To complete the automation of coding tasks, cloud providers have developed AWS Security Agent. AWS Security Agent is an agent that works independently as you write your code to identify security issues, test them after the fact, and provide suggested fixes. DevOps agents complete these three functions, automatically testing new code for performance issues and compatibility with other software, hardware, or cloud configurations.
To be sure, Amazon agents are not the first to claim long tenures. For example, OpenAI announced last month that its agent coding model, GPT‑5.1-Codex-Max, is designed for long-running runs of up to 24 hours.

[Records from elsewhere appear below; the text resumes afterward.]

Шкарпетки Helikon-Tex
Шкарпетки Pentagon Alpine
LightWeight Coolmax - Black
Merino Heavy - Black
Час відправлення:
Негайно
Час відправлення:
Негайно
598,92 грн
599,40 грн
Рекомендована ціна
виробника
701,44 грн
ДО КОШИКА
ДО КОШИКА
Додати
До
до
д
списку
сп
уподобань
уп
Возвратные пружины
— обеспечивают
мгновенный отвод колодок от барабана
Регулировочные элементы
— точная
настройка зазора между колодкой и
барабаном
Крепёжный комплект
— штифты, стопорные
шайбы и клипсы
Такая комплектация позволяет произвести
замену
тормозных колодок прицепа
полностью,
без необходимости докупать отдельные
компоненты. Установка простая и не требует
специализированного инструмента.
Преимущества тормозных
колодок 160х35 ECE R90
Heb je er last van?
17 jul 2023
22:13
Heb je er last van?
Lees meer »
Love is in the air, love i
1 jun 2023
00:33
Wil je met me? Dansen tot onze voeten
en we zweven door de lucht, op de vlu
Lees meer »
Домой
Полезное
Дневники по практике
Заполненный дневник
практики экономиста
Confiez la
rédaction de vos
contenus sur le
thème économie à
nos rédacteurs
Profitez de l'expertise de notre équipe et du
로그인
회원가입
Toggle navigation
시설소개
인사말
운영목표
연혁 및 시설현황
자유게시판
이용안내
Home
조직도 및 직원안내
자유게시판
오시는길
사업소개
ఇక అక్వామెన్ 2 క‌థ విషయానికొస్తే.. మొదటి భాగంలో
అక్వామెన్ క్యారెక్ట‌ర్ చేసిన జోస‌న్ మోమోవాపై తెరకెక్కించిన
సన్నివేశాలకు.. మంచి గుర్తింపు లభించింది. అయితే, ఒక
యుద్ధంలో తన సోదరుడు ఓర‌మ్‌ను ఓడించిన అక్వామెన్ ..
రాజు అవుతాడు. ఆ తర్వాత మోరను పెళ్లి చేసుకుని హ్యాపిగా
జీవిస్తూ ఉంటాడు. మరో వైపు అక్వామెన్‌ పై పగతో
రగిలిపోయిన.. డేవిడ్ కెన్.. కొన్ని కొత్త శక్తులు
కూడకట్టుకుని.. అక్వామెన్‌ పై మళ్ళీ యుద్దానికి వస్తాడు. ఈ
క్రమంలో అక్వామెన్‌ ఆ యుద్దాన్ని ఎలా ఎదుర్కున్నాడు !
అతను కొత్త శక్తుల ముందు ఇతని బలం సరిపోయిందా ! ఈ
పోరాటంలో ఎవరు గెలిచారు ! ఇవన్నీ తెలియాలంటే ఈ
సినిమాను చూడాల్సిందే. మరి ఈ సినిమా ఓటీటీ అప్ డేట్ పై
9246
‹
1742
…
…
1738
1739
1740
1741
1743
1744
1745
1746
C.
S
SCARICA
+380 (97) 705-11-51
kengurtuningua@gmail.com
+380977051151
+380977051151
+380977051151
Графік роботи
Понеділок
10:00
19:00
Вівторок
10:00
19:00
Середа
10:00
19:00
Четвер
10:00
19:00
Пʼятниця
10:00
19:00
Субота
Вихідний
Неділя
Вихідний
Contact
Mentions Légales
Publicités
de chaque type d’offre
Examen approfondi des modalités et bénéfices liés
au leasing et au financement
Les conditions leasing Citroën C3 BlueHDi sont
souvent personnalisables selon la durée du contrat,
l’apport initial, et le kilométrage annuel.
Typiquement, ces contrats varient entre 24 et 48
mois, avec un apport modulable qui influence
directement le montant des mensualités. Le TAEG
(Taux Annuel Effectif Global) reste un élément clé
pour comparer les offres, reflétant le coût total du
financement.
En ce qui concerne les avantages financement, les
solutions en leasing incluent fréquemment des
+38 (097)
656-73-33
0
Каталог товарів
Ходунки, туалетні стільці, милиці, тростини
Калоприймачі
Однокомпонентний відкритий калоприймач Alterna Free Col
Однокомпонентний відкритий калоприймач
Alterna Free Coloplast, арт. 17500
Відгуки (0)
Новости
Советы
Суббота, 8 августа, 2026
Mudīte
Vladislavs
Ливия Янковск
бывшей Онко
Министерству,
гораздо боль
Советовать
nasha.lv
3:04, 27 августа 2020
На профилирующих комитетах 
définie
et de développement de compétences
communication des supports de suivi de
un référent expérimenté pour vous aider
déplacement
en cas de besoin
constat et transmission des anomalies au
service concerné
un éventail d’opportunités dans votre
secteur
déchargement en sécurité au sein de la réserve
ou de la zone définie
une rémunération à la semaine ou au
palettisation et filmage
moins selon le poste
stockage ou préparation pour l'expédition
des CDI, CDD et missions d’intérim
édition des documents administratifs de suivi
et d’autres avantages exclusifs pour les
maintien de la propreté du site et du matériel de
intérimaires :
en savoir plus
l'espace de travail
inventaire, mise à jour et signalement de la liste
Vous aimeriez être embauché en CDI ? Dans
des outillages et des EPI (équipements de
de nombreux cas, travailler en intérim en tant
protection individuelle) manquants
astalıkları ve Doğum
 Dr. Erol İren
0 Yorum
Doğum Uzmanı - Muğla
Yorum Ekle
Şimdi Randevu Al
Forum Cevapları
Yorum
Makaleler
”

It’s also not entirely clear whether the biggest barrier to agent deployment is the context window (i.e., the ability to run continuously without outages). LLM still suffers from hallucinations and accuracy issues, leaving developers as “babysitters,” he said. Therefore, developers often want to assign short tasks and quickly validate them before proceeding.
Still, for agents to be like their colleagues, the context window needs to grow. Amazon’s technology is another big step in that direction.
Catch the latest announcements on everything from agent AI to cloud infrastructure to security and more from Amazon Web Services’ flagship event in Las Vegas. This video is provided in partnership with AWS.